Tuesday 13 May 2014

standing in my strength





Unconditionally loving and nurturing myself was high on my agenda for mothers day. It's not something I scratch into my weekly timetable of events, figuring that eating healthy, thinking consciously and occupying a present state of being will get me through the short and curlies of life.


Throwing aside my families needs and looking after number one is difficult for me to do. I'm hardwired to look after all in my circle. 

It's a persistent trait handed down through the generations of mothers of mothers of mothers. And journeying in the well grooved path of attachment parenting for the past nine years I've been aware my tanks were veering on the outa control empty side...with a yellow light flashing!

Having high expectations on how I'd like my life to fall into place often lands me in trouble. 

Waiting for others to do as I'd like, rarely turns out the way I've intended, and tired of the routine of blame and martyrdom, I decided to take the day into my own hands. 

Instead of lowering my sights, I've decided to keep my highly positive outlook on life and work on the desired outcome myself.
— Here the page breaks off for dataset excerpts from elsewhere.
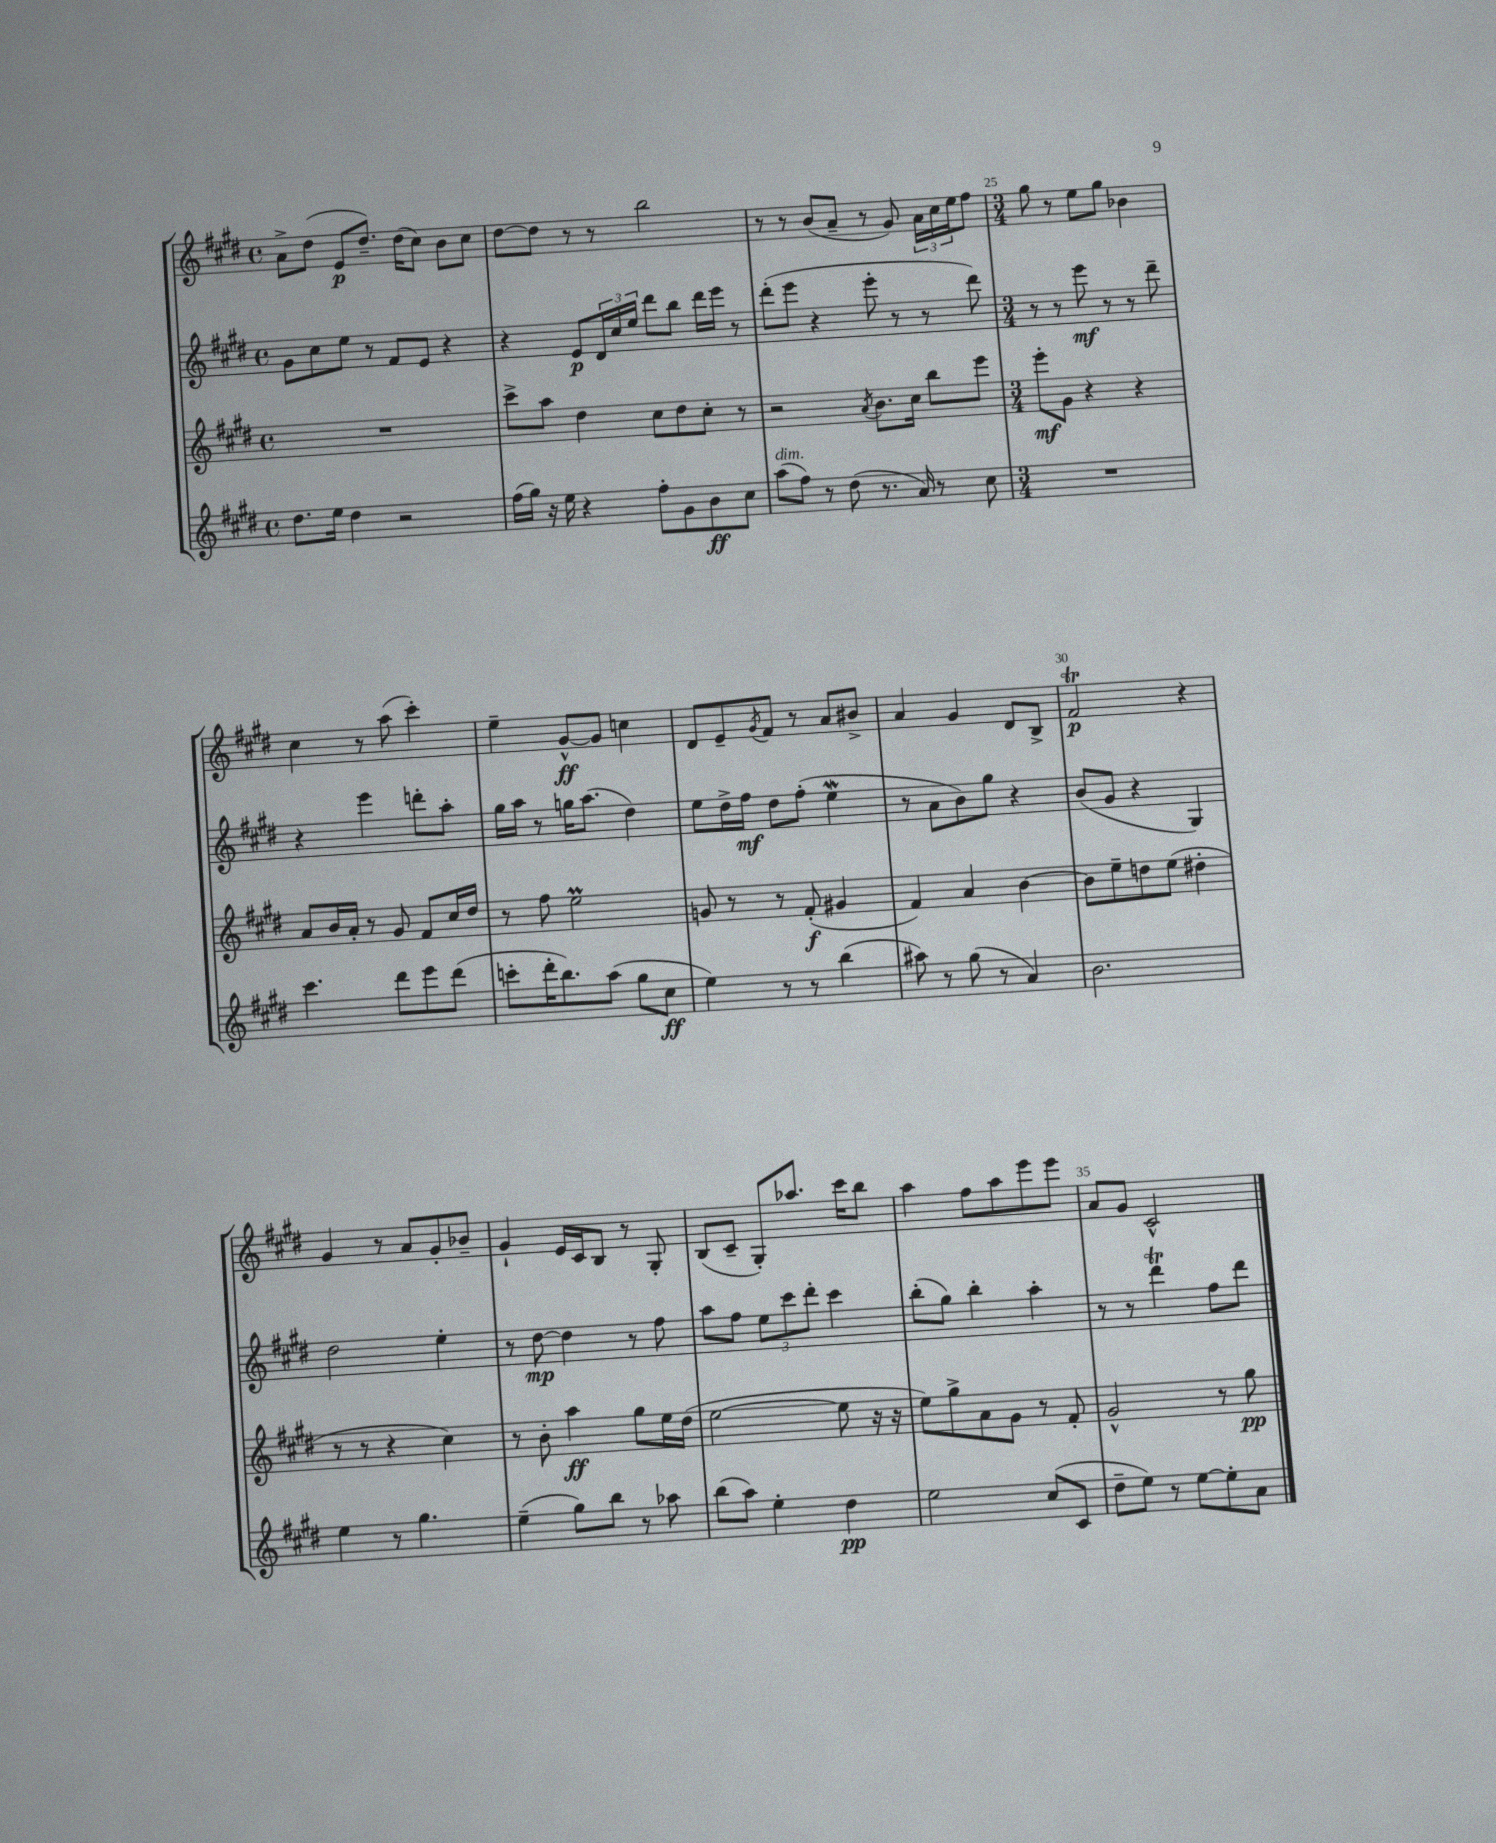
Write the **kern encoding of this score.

**kern	**dynam	**kern	**dynam	**kern	**dynam	**kern	**dynam
*part4	*part4	*part3	*part3	*part2	*part2	*part1	*part1
*staff4	*staff4	*staff3	*staff3	*staff2	*staff2	*staff1	*staff1
*clefG2	*	*clefG2	*	*clefG2	*	*clefG2	*
*k[f#c#g#d#]	*	*k[f#c#g#d#]	*	*k[f#c#g#d#]	*	*k[f#c#g#d#]	*
*M4/4	*	*M4/4	*	*M4/4	*	*M4/4	*
*met(c)	*	*met(c)	*	*met(c)	*	*met(c)	*
=22	=22	=22	=22	=22	=22	=22	=22
8.dd#\L	.	1r	.	8g#\L	.	8a^\L	.
.	.	.	.	8cc#\	.	(8dd#\J	.
16ee\Jk	.	.	.	.	.	.	.
4dd#\	.	.	.	8ee\J	.	8e/L	p
.	.	.	.	8r	.	8.dd#~/J)	.
2r	.	.	.	8f#/L	.	.	.
.	.	.	.	.	.	(16dd#\KL	.
.	.	.	.	8e/J	.	8cc#\J)	.
.	.	.	.	4r	.	8b\L	.
.	.	.	.	.	.	8cc#\J	.
=23	=23	=23	=23	=23	=23	=23	=23
(16ff#\LL	.	8ccc#^\L	.	4r	.	[8dd#\L	.
16gg#\JJ)	.	.	.	.	.	.	.
16r	.	8aa\J	.	.	.	8dd#\J]	.
16ee\	.	.	.	.	.	.	.
4r	.	4dd#\	.	8e/L	p	8r	.
.	.	.	.	24d#/L	.	8r	.
.	.	.	.	24cc#/	.	.	.
.	.	.	.	24ee/JJ	.	.	.
8ff#'\L	.	8cc#\L	.	8ddd#\L	.	2bb\	.
8g#\	.	8dd#\	.	8bb\J	.	.	.
8b\	ff	8cc#'\J	.	16ddd#\LL	.	.	.
.	.	.	.	16eee\JJ	.	.	.
8cc#\J	.	8r	.	8r	.	.	.
=24	=24	=24	=24	=24	=24	=24	=24
!LO:TX:a:i:t=dim.	!	!	!	!	!	!	!
(8aa\L	.	2r	.	(8ddd#'\L	.	8r	.
8ff#\J)	.	.	.	8eee\J	.	8r	.
8r	.	.	.	4r	.	(8b/L	.
(8dd#\	.	.	.	.	.	8a~/J	.
.	.	8qa/	.	.	.	.	.
8.r	.	8.b\L	.	8eee'\	.	8r	.
.	.	.	.	8r	.	8g#/)	.
16a/)	.	16cc#\Jk	.	.	.	.	.
8r	.	8bb\L	.	8r	.	24a\LL	.
.	.	.	.	.	.	24cc#\	.
.	.	.	.	.	.	24ee\J	.
8cc#\	.	8eee\J	.	8ddd#\)	.	8ff#\J	.
=25	=25	=25	=25	=25	=25	=25	=25
*M3/4	*	*M3/4	*	*M3/4	*	*M3/4	*
2.r	.	8eee'\L	mf	8r	.	8gg#\	.
.	.	8g#\J	.	8r	.	8r	.
.	.	4r	.	8eee\	mf	8ee\L	.
.	.	.	.	8r	.	8gg#\J	.
.	.	4r	.	8r	.	4b-X\	.
.	.	.	.	8ddd#~\	.	.	.
!!LO:LB:g=z
=26	=26	=26	=26	=26	=26	=26	=26
4.ccc#\	.	8a/L	.	4r	.	4cc#\	.
.	.	16b/L	.	.	.	.	.
.	.	16a'/JJ	.	.	.	.	.
.	.	8r	.	4eee\	.	8r	.
8ddd#\L	.	8g#/	.	.	.	(8aa\	.
8eee\	.	8f#/L	.	8dddn'\L	.	4ccc#'\)	.
(8ddd#\J	.	16cc#/L	.	8aa'\J	.	.	.
.	.	16dd#/JJ	.	.	.	.	.
=27	=27	=27	=27	=27	=27	=27	=27
8cccn'\L	.	8r	.	16gg#\LL	.	4ee~\	.
.	.	.	.	16aa\JJ	.	.	.
16ddd#'\K	.	8ff#\	.	8r	.	.	.
8.bb\)	.	.	.	.	.	.	.
.	.	2eeM\	.	16ggn\KL	.	[8g#^^/L	ff
.	.	.	.	(8.aa\J	.	.	.
(8aa\J	.	.	.	.	.	8g#/J]	.
8gg#\L	.	.	.	4dd#\)	.	4ccn\	.
8cc#\J	ff	.	.	.	.	.	.
=28	=28	=28	=28	=28	=28	=28	=28
4ee\)	.	8gn/	.	8ee\L	.	8d#/L	.
.	.	8r	.	16dd#^\L	.	8e~/	.
.	.	.	.	16ff#\JJ	mf	.	.
.	.	.	.	.	.	8qg#/	.
8r	.	8r	.	8dd#\L	.	8f#/J	.
8r	.	(8f#'/	f	(8ff#'\J	.	8r	.
(4bb\	.	4g#X/	.	4eew\	.	8a/L	.
.	.	.	.	.	.	8b#X^/J	.
=29	=29	=29	=29	=29	=29	=29	=29
8aa#X\)	.	4f#/)	.	8r	.	4a/	.
8r	.	.	.	8a\L	.	.	.
(8gg#\	.	4a/	.	8b\)	.	4g#/	.
8r	.	.	.	8gg#\J	.	.	.
4a/)	.	[4b\	.	4r	.	8d#/L	.
.	.	.	.	.	.	8B^/J	.
=30	=30	=30	=30	=30	=30	=30	=30
2.b\	.	8b\L]	.	(8b/L	.	2f#T/	p
.	.	8ee~\	.	8g#/J	.	.	.
.	.	8ddn\	.	4r	.	.	.
.	.	(8ee\J	.	.	.	.	.
.	.	4dd#X'\	.	4G#/)	.	4r	.
!!LO:LB:g=z
=31	=31	=31	=31	=31	=31	=31	=31
4ee\	.	8r	.	2dd#\	.	4g#/	.
.	.	8r	.	.	.	.	.
8r	.	4r	.	.	.	8r	.
4.gg#\	.	.	.	.	.	8a/L	.
.	.	4cc#\)	.	4ee'\	.	8g#'/	.
.	.	.	.	.	.	8b-X~/J	.
=32	=32	=32	=32	=32	=32	=32	=32
(4ee~\	.	8r	.	8r	.	4g#`/	.
.	.	8b'\	.	[8dd#\	mp	.	.
8gg#\L)	.	4aa\	ff	4dd#\]	.	16e/LL	.
.	.	.	.	.	.	16c#/J	.
8bb\J	.	.	.	.	.	8B/J	.
8r	.	8gg#\L	.	8r	.	8r	.
8aa-X\	.	16ee\L	.	8ff#\	.	8G#'/	.
.	.	(16dd#\JJ	.	.	.	.	.
=33	=33	=33	=33	=33	=33	=33	=33
(8bb\L	.	[2ee\	.	8aa\L	.	(8B/L	.
8aa\J)	.	.	.	8ff#\J	.	8c#~/J	.
4ee'\	.	.	.	12ee\L	.	8G#'/L)	.
.	.	.	.	12ccc#\	.	.	.
.	.	.	.	.	.	8.aa-X/J	.
.	.	.	.	12ddd#'\J	.	.	.
4dd#\	pp	8ee\]	.	4ccc#\	.	.	.
.	.	.	.	.	.	16ccc#\KL	.
.	.	16r	.	.	.	8bb\J	.
.	.	16r	.	.	.	.	.
=34	=34	=34	=34	=34	=34	=34	=34
2ee\	.	8ee\L)	.	(8bb'\L	.	4aa\	.
.	.	8gg#^\	.	8gg#\J)	.	.	.
.	.	8a\	.	4bb'\	.	8ff#\L	.
.	.	8g#\J	.	.	.	8aa\	.
(8cc#/L	.	8r	.	4aa'\	.	8eee\	.
8c#/J	.	8f#'/	.	.	.	8eee\J	.
=35	=35	=35	=35	=35	=35	=35	=35
8dd#~\L	.	2g#^^/	.	8r	.	8a/L	.
8ee\J)	.	.	.	8r	.	8g#/J	.
8r	.	.	.	4ddd#t\	.	2c#^^/	.
[8ee\L	.	.	.	.	.	.	.
8ee'\]	.	8r	.	8ff#\L	.	.	.
8a\J	.	8gg#\	pp	8ddd#\J	.	.	.
==	==	==	==	==	==	==	==
*-	*-	*-	*-	*-	*-	*-	*-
That's when I booked my sacred feminine yoga retreat, a nurturing all woman retreat falling on a weekend of epic proportions!

Having done some research, and looked into the how-to-do and can-i-fit-it-in bits, I called a family huddle (a bit like a meeting but with a more loving title and perhaps more to the point!) 

I asked if it would be alright if I booked myself into Anahata yoga retreat 

... just for the night. 

I'd be walking into a programme two thirds of the way through, so wouldn't be gone long. 

And I promised to be home after lunch on Mothers day. 

After the initial disappointment that they wouldn't be able to have breakfast in bed and smooches all day with mama, the children moved on quickly to more exciting aspects of their Sunday ... a community meal and celebration, apple picking and hanging out with playmates.






Managing to organise my family's full schedule of weekend delights, I created meals in advance, made a mothers day cake for all to indulge in, organised playdates and football to fall in place, as I crammed in time for myself. 

Knowing I was missing an epic party celebrating a friends 40th and a celebration honouring a friend being initiated into the land we live on, followed by celebrations and rounded off with a community afternoon of apple picking made it easier for the children knowing that they were doing something more fun than watching mama lay around in bed. 

And as I'd made my bed ... I just had to let go and know that I was doing the right thing.

Driving up the never ending road to the sacredness of the mountain, I felt the time restraints clatter behind me, and my wheels took on wings as I left the day to day world to the hazy horizon. The more creeks I crossed and the more farm gates I opened and closed, I allowed myself to settle into a place of nurturing me, challenging myself to transition into woman ...not mama, not wife or friend. 


Just me.


And through massage exchange, meditation, yoga practice, sacred sound, dance and ritual, I found myself longing for more time to be me.







Expanding my heart, opening myself up through silence and intentional thought and creating space through stilling my mind, let me let go, just be me, without any interruptions, excuses or weaning myself off other's expectations.

And when I walked through the orchard on Sunday afternoon to a gaggle of friends of all ages hanging out in the trees, under a beauty-full lit Autumn day, I wholly realised the gift of unconditional love and nurturing. 

My tanks overspilling with gratitude and love, my children hurled themselves at me as a human blanket, my beloved cloaked me with his arms and I fully took in the beauty-full scene of a community coming together, each celebrating the divine feminine as one.